The elders are especially valued here. The area is renowned for its medicine men, both old and young, and some good NAC roadmen.
For a while, Whippoorwill was being lauded for its proactive approach to elder care. It had set aside several acres for an elder group home and individual octagon units for senior housing, developed by a nonprofit called Hoosh Dooh Dii To’ Development Inc. (the Navajo word for Whippoorwill Spring).
Today, the group home sits empty and several of the octagons are vacant and falling into disrepair.
Hoosh Dooh Dii To’ CEO Albert Wartz said the group home was being leased by Toyei Industries until two years ago, when a water pipe burst and damaged the walls. The company is waiting on an allocation from the Office of Navajo and Hopi Indian Relocation to repair the damage, and also seeking funding to renovate the octagons.

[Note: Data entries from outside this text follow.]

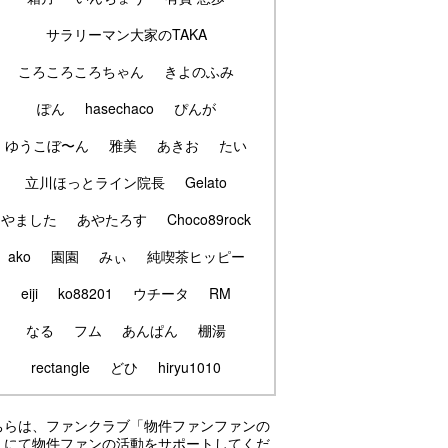
サラリーマン大家のTAKA
ころころころちゃん
きよのふみ
ぽん
hasechaco
ぴんが
ゆうこぼ〜ん
雅美
あきお
たい
立川ほっとライン院長
Gelato
やました
あやたろす
Choco89rock
ako
園園
みぃ
純喫茶ヒッピー
eiji
ko88201
ウチータ
RM
なる
フム
あんぱん
棚湯
rectangle
どひ
hiryu1010
ちらは、ファンクラブ「物件ファンファンの
」にて物件ファンの活動をサポートしてくだ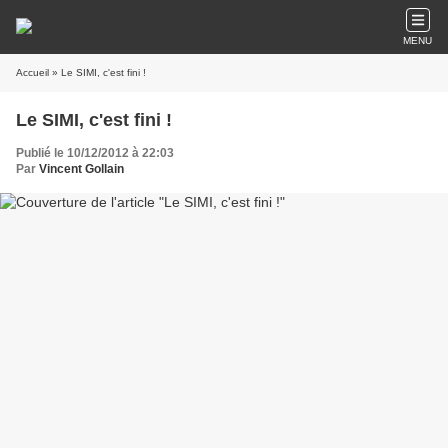
MENU
Accueil
» Le SIMI, c'est fini !
Le SIMI, c'est fini !
Publié le 10/12/2012 à 22:03
Par
Vincent Gollain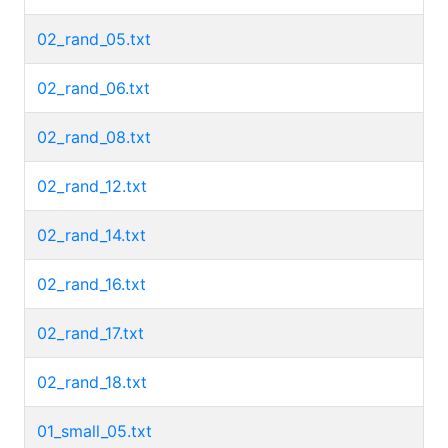
02_rand_05.txt
02_rand_06.txt
02_rand_08.txt
02_rand_12.txt
02_rand_14.txt
02_rand_16.txt
02_rand_17.txt
02_rand_18.txt
01_small_05.txt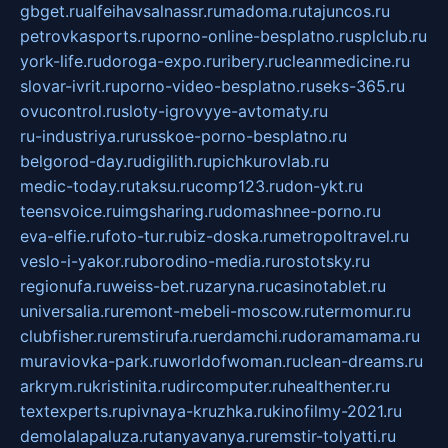
gbget.ru
alfeihavsalnassr.ru
madoma.ru
tajuncos.ru
petrovkasports.ru
porno-online-besplatno.ru
splclub.ru
york-life.ru
doroga-expo.ru
ribery.ru
cleanmedicine.ru
slovar-ivrit.ru
porno-video-besplatno.ru
seks-365.ru
ovucontrol.ru
sloty-igrovyye-avtomaty.ru
ru-industriya.ru
russkoe-porno-besplatno.ru
belgorod-day.ru
digilith.ru
pichkurovlab.ru
medic-today.ru
taksu.ru
comp123.ru
don-ykt.ru
teensvoice.ru
imgsharing.ru
domashnee-porno.ru
eva-elfie.ru
foto-tur.ru
biz-doska.ru
metropoltravel.ru
veslo-i-yakor.ru
borodino-media.ru
rostotsky.ru
regionufa.ru
weiss-bet.ru
zaryna.ru
casinotablet.ru
universalia.ru
remont-mebeli-moscow.ru
termomur.ru
clubfisher.ru
remstirufa.ru
erdamchi.ru
doramamama.ru
muraviovka-park.ru
worldofwoman.ru
clean-dreams.ru
arkrym.ru
kristinita.ru
dircomputer.ru
healthenter.ru
textexperts.ru
pivnaya-kruzhka.ru
kinofilmy-2021.ru
demolalapaluza.ru
tanyavanya.ru
remstir-tolyatti.ru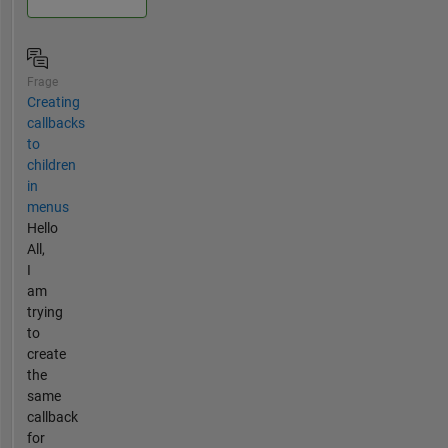
Frage
Creating
callbacks
to
children
in
menus
Hello
All,
I
am
trying
to
create
the
same
callback
for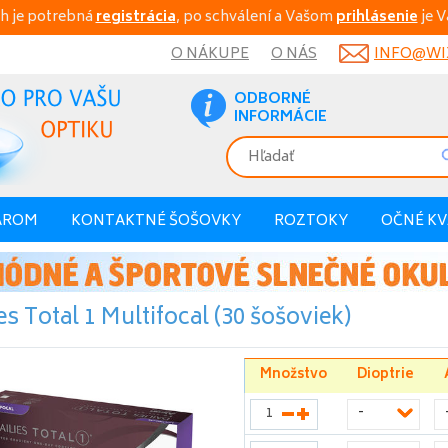
h je potrebná
registrácia
, po schválení a Vašom
prihlásenie
je V
O NÁKUPE
O NÁS
INFO@WIX
ODBORNÉ
INFORMÁCIE
AROM
KONTAKTNÉ ŠOŠOVKY
ROZTOKY
OČNÉ K
es Total 1 Multifocal (30 šošoviek)
Množstvo
Dioptrie
-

On the plus side, the chapter has allocated and fenced off land for a landfill. About 80 percent of the population has running water and electricity, and the road improvement project is continuing. About 20 houses in the Navajo Housing Authority development are being renovated, and the senior citizens center is thriving, along with the veterans’ organization.
And if you want to get away from all this excitement, there’s always the Hoosh Dooh Dii To’, high on the mesa, echoing with the lonely cry of the whippoorwills.